Authors: Hay, El Hamidi; UTSUNOMIYA, YURI - Universidade Estadual Paulista (UNESP); XU, LINGYANG - Collaborator; ZHOU, YANG - Northwest Agriculture And Forestry University; NEVES, HAROLDO - Universidade Estadual Paulista (UNESP); CARVALHEIRO, ROBERTO - Universidade Estadual Paulista (UNESP); Bickhart, Derek; GARCIA, JOSE FERNANDO - Universidade Estadual Paulista (UNESP); Liu, Ge - George

Submitted to: BMC Genomics
Publication Type: Peer Reviewed Journal
Publication Acceptance Date: 5/14/2018
Publication Date: 6/5/2018
Citation: Hay, E.A., Utsunomiya, Y.T., Xu, L., Zhou, Y., Neves, H.H., Carvalheiro, R., Bickhart, D.M., Garcia, J., Liu, G. 2018. Genomic predictions combining SNP markers and copy number variations in Nellore cattle. Biomed Central (BMC) Genomics. 19(1):441. https://doi.org/10.1186/s12864-018-4787-6.
DOI: https://doi.org/10.1186/s12864-018-4787-6

Interpretive Summary: Unlike other well-known genetic variations such as single nucleotide polymorphisms (SNPs), structural variations in the genome known as gene copy number variations (CNVs) have never been used in genomic prediction. In this study, we performed the first genomic predictions for cattle that incorporated CNV markers along with SNP markers. This approach can increase the accuracy of genomic estimated breeding values for some traits and lead to additional genetic gain during selection. Farmers, scientist, and policy planners working to improve animal health and production based on genome-enable animal selection will benefit from this study.

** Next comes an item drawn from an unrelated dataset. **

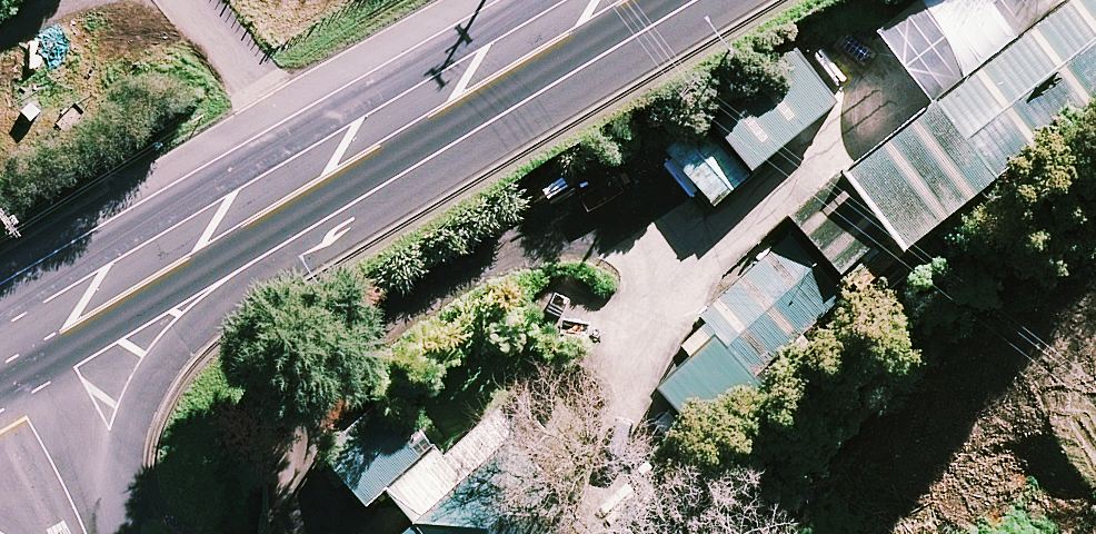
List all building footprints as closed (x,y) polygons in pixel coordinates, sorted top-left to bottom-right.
[(849,161),(910,241),(1095,97),(1095,0),(1056,0),(849,161)] [(704,122),(672,149),(718,204),(750,177),(704,122)] [(885,227),(835,170),(792,208),(842,265),(885,227)] [(859,308),(786,227),(693,311),(705,324),(655,369),(708,427),(749,390),(758,400),(859,308)] [(488,413),(429,463),(378,404),(325,449),(368,500),(389,482),(418,517),(399,533),(555,533),(576,516),(488,413)]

Technical Abstract: Background: Genomic selection is routinely used due to the advancement in high throughput technology to efficiently genotype large number of SNPs. However, genomic selection fails in the case of complex traits. SNP markers are not sufficient to predict these traits, therefore additional factors like copy number variations (CNVs) were considered. Copy number variations have been shown to affect several phenotypic traits. Results: In this study, CNVs were included in a genomic selection framework and modeled through a Bayesian hierarchical model. A Nellore cattle population consisting of 2,230 animals genotyped for 777K SNPs was used and 9 weight and carcass traits were analyzed. Three models were adopted to incorporate CNVs: 1) Bayesian model including SNP markers and CNVs similar to BayesA (BayesA_CNV); 2) Bayesian mixture model (BayesB_CNV); 3) genomic BLUP without polygenic effects (GBLUP_CNV). Accuracies were assessed based on the correlation between EBV and DGV in the validation dataset. For the first model and second model, accuracy ranged from 0.29 to 0.62. The accuracy significantly increased for some traits (CW, MW, PW, PWG, WG) when including CNVs in the model very likely due to better capturing of the genetic variation. The second model performed better resulting in an increase in accuracy ranging from 5 to 25%. Using GBLUP_CNV which considers CNVs as covariates have also resulted in an increase in prediction accuracy. Conclusions: This study presents the first CNV-based genomic prediction. Combining CNV and SNP marker information proved to be beneficial for several traits in Nellore cattle.